[Page-level text extractions]
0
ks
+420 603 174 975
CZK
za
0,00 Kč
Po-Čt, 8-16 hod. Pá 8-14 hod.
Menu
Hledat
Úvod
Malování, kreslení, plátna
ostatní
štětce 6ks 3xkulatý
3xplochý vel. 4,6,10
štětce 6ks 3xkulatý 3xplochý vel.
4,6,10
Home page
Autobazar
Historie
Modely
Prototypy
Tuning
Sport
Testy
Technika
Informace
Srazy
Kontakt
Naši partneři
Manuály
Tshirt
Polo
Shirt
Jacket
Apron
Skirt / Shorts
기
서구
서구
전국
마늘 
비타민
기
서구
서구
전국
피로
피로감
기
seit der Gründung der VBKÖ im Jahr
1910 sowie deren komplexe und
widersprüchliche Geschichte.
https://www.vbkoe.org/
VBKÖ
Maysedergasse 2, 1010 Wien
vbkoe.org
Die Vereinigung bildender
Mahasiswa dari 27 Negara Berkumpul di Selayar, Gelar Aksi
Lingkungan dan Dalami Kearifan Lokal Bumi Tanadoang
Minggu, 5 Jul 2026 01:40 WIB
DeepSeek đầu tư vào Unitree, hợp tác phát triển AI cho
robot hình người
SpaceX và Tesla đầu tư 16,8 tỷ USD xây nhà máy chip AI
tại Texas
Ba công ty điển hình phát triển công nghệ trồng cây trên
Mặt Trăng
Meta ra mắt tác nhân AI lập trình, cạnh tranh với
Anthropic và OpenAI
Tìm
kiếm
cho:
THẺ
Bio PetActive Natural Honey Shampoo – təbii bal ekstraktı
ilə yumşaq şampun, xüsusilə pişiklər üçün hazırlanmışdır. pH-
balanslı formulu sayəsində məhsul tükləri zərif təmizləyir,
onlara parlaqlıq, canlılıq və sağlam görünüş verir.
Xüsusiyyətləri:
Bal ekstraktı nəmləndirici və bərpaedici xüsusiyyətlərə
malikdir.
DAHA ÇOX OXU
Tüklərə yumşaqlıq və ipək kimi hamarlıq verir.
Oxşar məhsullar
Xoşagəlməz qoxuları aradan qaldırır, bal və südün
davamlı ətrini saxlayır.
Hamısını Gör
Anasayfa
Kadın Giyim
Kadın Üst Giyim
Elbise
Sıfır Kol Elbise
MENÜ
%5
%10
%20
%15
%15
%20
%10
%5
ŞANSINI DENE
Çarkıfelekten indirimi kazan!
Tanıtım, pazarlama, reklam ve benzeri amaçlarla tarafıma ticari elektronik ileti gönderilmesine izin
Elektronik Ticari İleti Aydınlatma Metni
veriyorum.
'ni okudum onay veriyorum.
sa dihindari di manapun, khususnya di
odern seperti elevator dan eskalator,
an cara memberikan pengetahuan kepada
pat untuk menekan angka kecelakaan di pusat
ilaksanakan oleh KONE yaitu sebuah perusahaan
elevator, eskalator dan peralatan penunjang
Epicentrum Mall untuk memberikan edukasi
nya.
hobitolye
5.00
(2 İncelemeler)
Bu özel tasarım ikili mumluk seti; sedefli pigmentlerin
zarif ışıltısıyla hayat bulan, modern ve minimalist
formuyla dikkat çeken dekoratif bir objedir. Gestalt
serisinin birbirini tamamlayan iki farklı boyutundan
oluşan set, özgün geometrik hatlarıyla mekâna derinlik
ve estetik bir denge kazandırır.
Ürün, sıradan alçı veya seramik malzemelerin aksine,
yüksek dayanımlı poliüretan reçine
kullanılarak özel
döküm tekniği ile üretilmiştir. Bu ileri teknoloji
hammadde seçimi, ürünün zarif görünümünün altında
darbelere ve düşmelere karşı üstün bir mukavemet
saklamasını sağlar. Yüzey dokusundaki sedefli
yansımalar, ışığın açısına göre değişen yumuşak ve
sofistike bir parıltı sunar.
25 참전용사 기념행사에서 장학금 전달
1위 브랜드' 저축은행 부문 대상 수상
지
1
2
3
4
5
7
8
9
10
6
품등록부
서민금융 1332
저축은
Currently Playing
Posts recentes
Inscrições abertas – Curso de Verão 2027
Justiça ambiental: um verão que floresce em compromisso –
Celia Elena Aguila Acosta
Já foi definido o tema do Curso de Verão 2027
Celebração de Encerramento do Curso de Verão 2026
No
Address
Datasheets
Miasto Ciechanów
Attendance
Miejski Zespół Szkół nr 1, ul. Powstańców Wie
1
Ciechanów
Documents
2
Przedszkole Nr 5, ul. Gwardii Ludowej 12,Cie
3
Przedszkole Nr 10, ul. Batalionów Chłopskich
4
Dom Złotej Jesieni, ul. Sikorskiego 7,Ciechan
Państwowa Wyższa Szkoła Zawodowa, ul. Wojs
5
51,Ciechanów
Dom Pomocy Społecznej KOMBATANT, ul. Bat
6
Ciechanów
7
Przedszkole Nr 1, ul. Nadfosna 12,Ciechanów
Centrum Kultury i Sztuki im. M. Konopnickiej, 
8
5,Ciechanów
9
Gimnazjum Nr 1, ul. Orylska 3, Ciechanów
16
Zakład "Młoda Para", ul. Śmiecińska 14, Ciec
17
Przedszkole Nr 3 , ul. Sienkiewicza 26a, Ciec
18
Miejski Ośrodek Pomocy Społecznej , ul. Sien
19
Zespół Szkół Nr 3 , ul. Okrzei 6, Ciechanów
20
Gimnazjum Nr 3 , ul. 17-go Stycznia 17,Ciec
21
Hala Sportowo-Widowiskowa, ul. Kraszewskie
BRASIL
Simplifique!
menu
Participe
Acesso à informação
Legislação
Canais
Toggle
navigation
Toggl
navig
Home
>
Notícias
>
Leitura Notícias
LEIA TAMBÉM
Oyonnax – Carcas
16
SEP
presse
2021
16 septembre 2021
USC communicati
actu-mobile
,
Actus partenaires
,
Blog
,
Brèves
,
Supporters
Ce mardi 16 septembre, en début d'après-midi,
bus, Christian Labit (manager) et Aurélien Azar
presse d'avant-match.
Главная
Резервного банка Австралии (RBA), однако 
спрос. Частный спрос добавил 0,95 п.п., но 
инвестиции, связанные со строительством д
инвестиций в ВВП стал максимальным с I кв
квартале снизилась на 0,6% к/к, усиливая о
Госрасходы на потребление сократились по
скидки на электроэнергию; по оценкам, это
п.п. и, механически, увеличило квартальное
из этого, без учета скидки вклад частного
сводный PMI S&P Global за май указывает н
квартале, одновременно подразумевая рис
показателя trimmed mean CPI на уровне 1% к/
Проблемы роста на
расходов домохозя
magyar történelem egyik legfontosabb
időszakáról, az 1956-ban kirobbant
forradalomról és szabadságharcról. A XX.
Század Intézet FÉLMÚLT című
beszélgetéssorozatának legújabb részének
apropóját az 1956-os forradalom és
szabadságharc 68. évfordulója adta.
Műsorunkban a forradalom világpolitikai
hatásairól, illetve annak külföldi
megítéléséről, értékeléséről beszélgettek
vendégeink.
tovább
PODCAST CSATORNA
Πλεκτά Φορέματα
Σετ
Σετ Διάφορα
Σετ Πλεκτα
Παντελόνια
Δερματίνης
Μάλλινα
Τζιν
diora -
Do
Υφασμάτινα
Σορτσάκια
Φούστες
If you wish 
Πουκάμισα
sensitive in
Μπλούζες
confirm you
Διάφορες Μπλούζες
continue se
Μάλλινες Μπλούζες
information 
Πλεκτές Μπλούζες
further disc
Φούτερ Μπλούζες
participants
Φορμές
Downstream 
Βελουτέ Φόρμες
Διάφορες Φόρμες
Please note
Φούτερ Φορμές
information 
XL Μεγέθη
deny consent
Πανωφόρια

> **Your task**
Reply with one number: the count of lines in the entries that include the word "untuk".

> **Answer**
2